In summary, finely dispersed tungsten oxide (WO3) introduced mesoporous AlTUD-1 support was successfully synthesized by a modest synthesis procedure. The characterization studies confirmed amorphous, mesoporous and wormhole nature of the catalyst. This WO3/AlTUD-1 catalyst was presented as an efficient catalyst for synthesis of 1-substituted benzylidene-4-methylbenzo[d]thizole-2-amines (thiazo aryl imines) and phenylhydrazones ~ 70–80% of the yield in the optimum reaction conditions.
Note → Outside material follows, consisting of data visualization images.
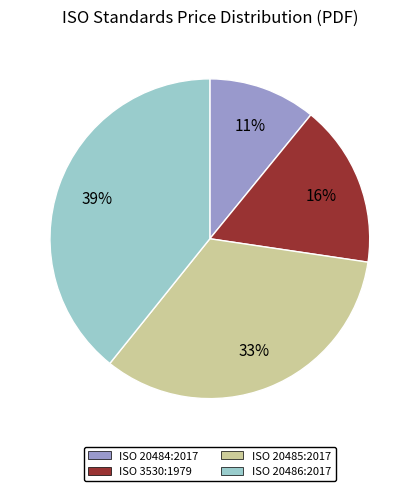

Rank the categories by value from lowest to highest.

ISO 20484:2017, ISO 3530:1979, ISO 20485:2017, ISO 20486:2017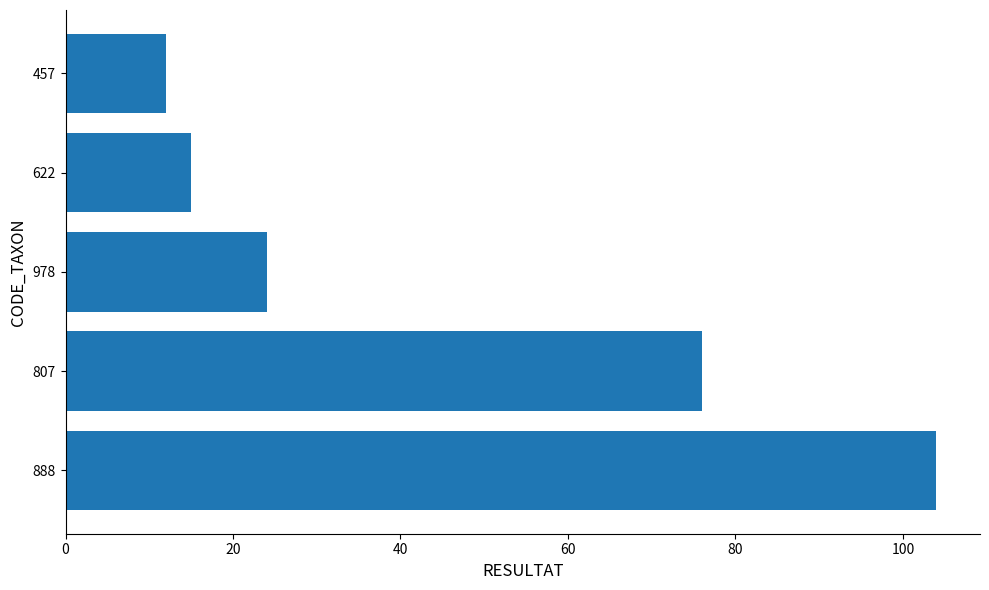

Are the bars horizontal?

Yes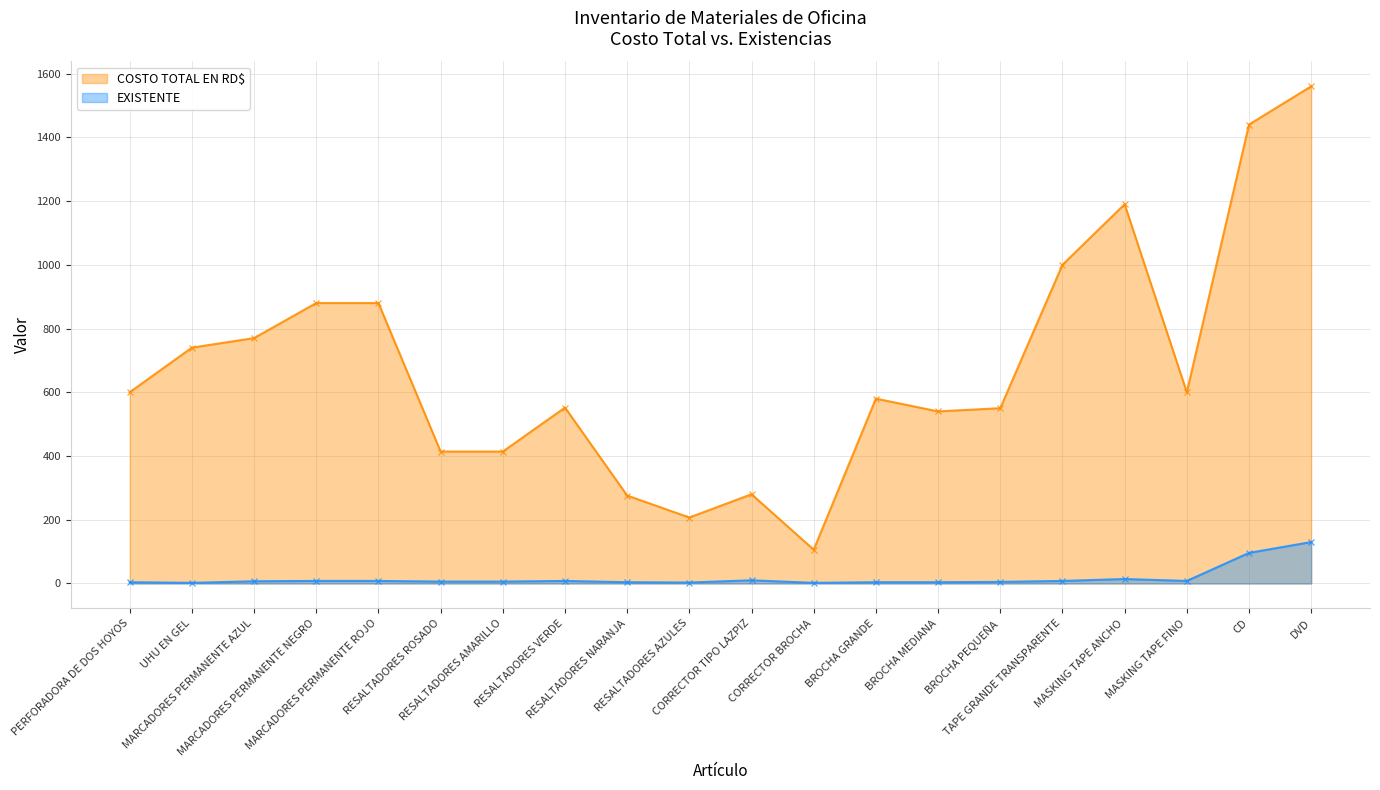

Is it true that EXISTENTE equals 2 at MARCADORES PERMANENTE NEGRO?

False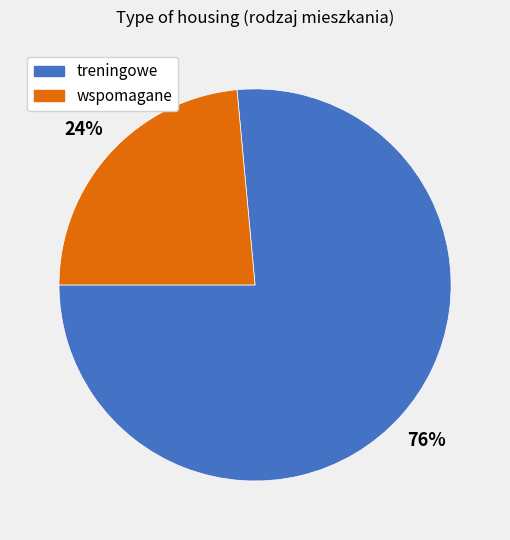

The treningowe slice represents 88% of the pie. True or false?

False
The solid acid catalyst (WO3/AlTUD-1) promotes dehydration and deprotonation owing to the presence of acidic sites (B + L). The catalytic activity related to framework incorporated Al3+, dispersed WO3 and the good accessibility of these active sites to the reactants. Hence, we developed an efficient and simple alternative for the preparation of substituted benzo[d]thiazol-2-amines and phenylhydrazones via three-dimensional mesoporous acid catalyst under feasible reaction method. Further the studies will extend against other microbial species. Also, this catalyst can be exploited for the study of other heterogeneous acid catalysed organic transformations.

5 Supplementary information (SI)

The UV visible, FTIR and NMR (1H and 13C) spectral data of selective compounds are available in supplementary information (Figures S1–S12).